As already said POWER9 is "allergic" to mixing scalar and vector
instructions. And since you will always have scalar instructions in the
mix, most notably to calculate effective addresses, vector code is
effectively bound to perform suboptimally. It's just the way POWER9 is,
and complaining about it would be like complaining about weather. What
one can do is to calculate as much effective addresses as possible in
advance and group those instructions, as opposite to spreading them
throughout loop. And of course, if you rely on compiler intrinsics, you
are at compiler's mercy, and is not exactly in position to control
effective address calculations (and complain ;-).

>>> All algorithms show a similar slowdown. SHA is so slow I am
>>> considering disabling in-core crypto for SHA and going back to the
>>> integer unit.

While IBM screwed up vector-scalar mix, they did improve scalar
performance in POWER9, significantly[!]. So that the gap between between
vector and equivalent scalar implementations gets reduced from both
ends. I mean vector is slower, and scalar is faster, both in comparison
to POWER8 that is. And it's more so from scalar end.

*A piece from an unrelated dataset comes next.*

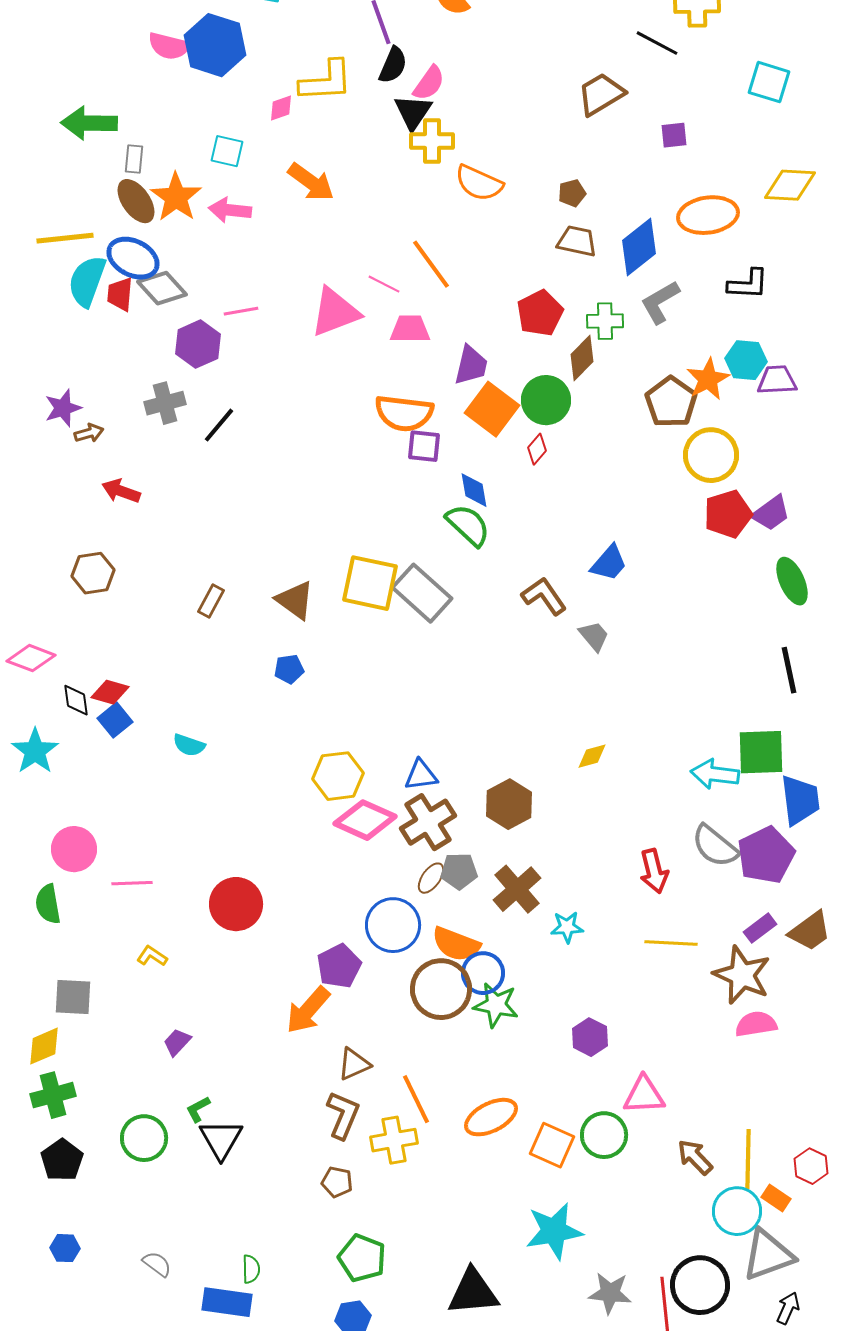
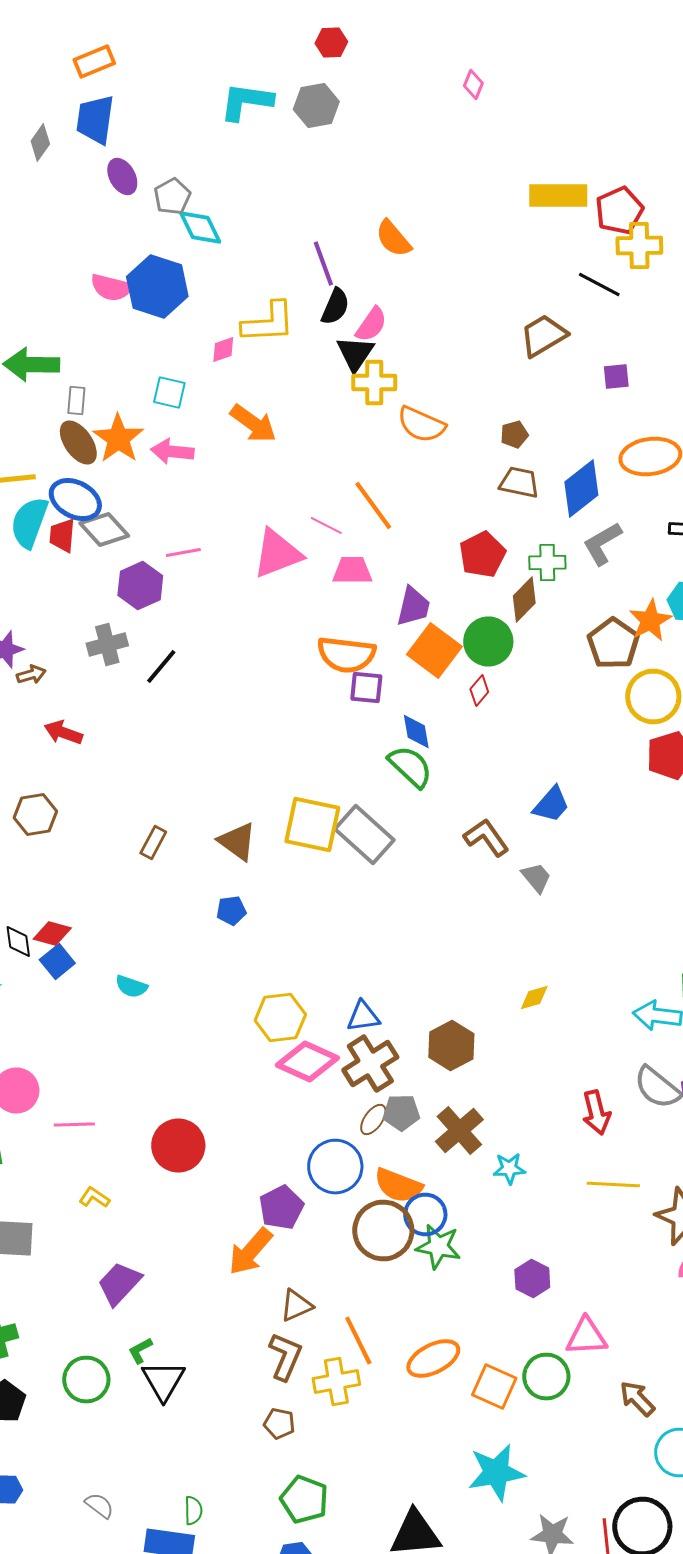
purple trapezoid: (177, 1042) -> (119, 1284), size x1.6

Properly optimized
(a.k.a. hand-written) vector SHA is faster than scalar, but by mere 12%,
so that if you let compiler calculate effective addresses, it shouldn't
come as surprise if vector turns out slower than scalar. And again, it's
just the way POWER9 is, just accept it.

>>> What is different about GCC135? Is the Power9 hardware really that slow?
>>
>> Generally no: https://www.ibm.com/downloads/cas/K90RQOW8

One should make distinction between multi-user/capacity suite-specific
benchmarks (like SPEC/SAP/Oracle/etc.) and cryptographic primitive
cycles-per-byte benchmarks for single thread on idle system. In addition
cryptographic algorithms are to certain degree special case even in
single-thread context, because they customarily have relatively short
dependencies between steps, which results on all kinds of special and
non-formalize-able relations between compiler (or assembler programmer)
and hardware :-) In other words better SPECrates are not guaranteed
indication of better cycles-per-byte for crypto primitives.

Cheers.